USA Today Point-Counterpoint Debates Whether Hospital Mergers Are Responsible for Rising Health Costs
Recent hospital mergers have not resulted in reduced costs or improved patient care as hospitals claimed, but rather the mergers "appear to have improved the bottom lines of the [hospital] chains, giving them more leverage to raise prices -- and fuel the recent surge in health costs," a USA Today editorial states. The Federal Trade Commission's "aggressive investigation" into hospital mergers "is part of a needed follow-up on the wave of hospital mergers that swept the country in the late 1990s," the editorial says. The connection between hospital mergers and rising patient charges "looks compelling," the editorial maintains, noting that hospital prices "shot up" between 1996 and 2000, when about 700 mergers took place. More costly hospital bills are a "major cause of the recent jumps in health insurance premiums," and a Blue Cross Blue Shield study found "hospital spending climbs in lockstep with increased hospital consolidation," the editorial adds. "By working to halt hospital mergers that only boost profits, the government sends two important messages: Rising health-care costs are a serious problem. And insincere claims to address them won't be tolerated," the editorial concludes (USA Today, 11/13).

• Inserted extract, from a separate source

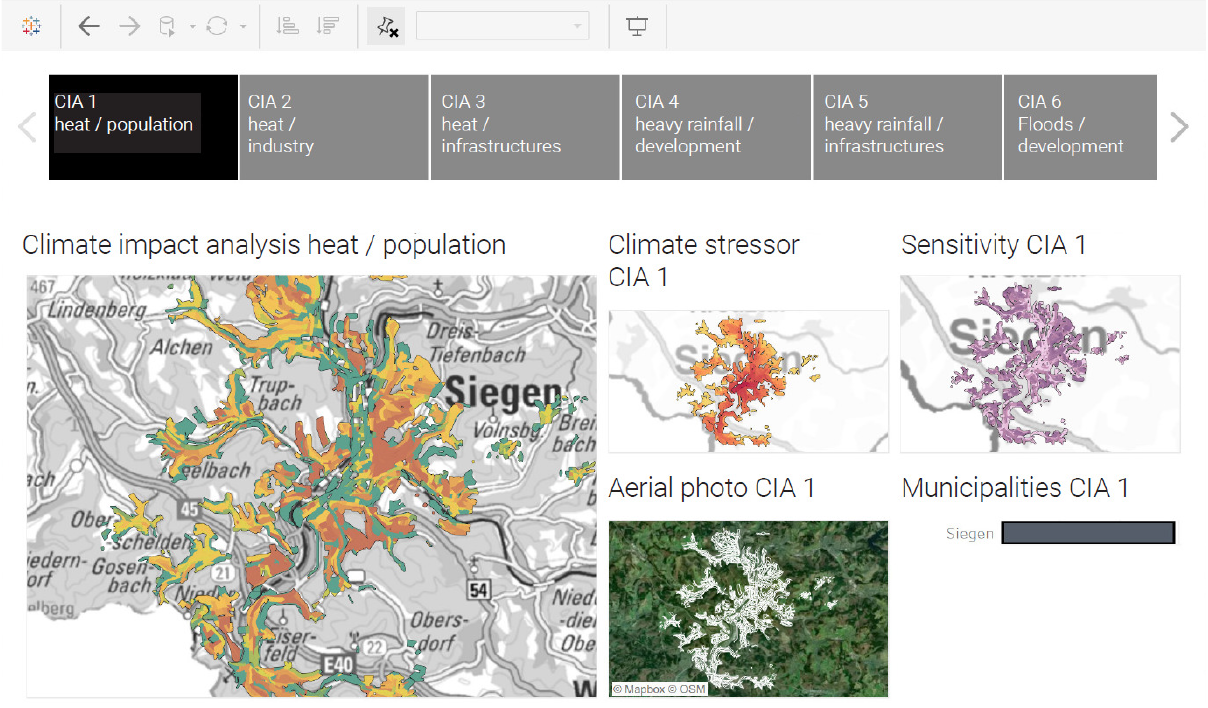
Figure 4. ER regions: Intersection of climate stressors and sensitivity, example heat, and population. Source: Schmitt and Wright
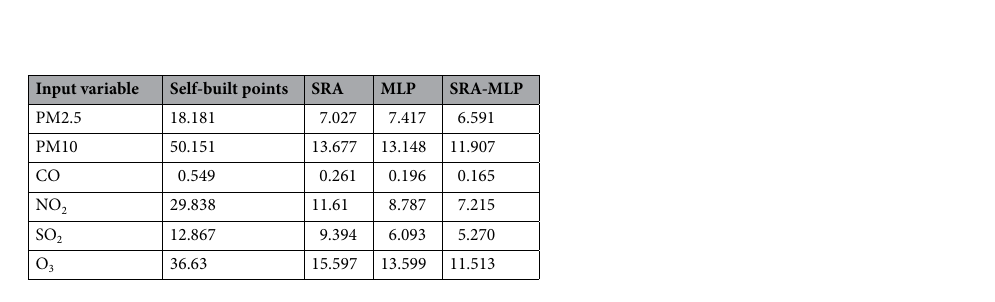
Table 6. MAE of six types of air pollutant concentrations between self-built points, model forecast values and national control point.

Mergers Not Responsible for Higher Costs
The FTC should investigate the "true causes of out-of-control health insurance premiums," Dick Davidson, president of the American Hospital Association, states in an accompanying editorial, noting that the health insurance industry is "enjoying record profit growth of 25% or more." He adds that the "health insurance industry is working hard to blame doctors, hospitals and medical technology firms for double-digit premium increases," but the public "deserves to know the real story behind" the increases. The true causes behind rising health costs include the "enormous challenges" of an "unprecedented [health care] workforce shortage"; the cost of medicines and new technology; "soaring" medical malpractice insurance premiums; preparing for potential disasters; the uninsured; and decreased payments from Medicare, Medicaid and some private health insurers, not hospital mergers, Davidson maintains. Mergers "increase efficiency and help control costs," he adds, saying that it is an "upsurge" in hospital admissions that accounts for 66% of the rise in spending on hospital care. "It would be unfair and unproductive for the FTC" not to investigate "the health insurance industry's increasing profits, mergers and market dominance. ... Anything less will shortchange the people we all serve," Davidson concludes (Davidson, USA Today, 11/13).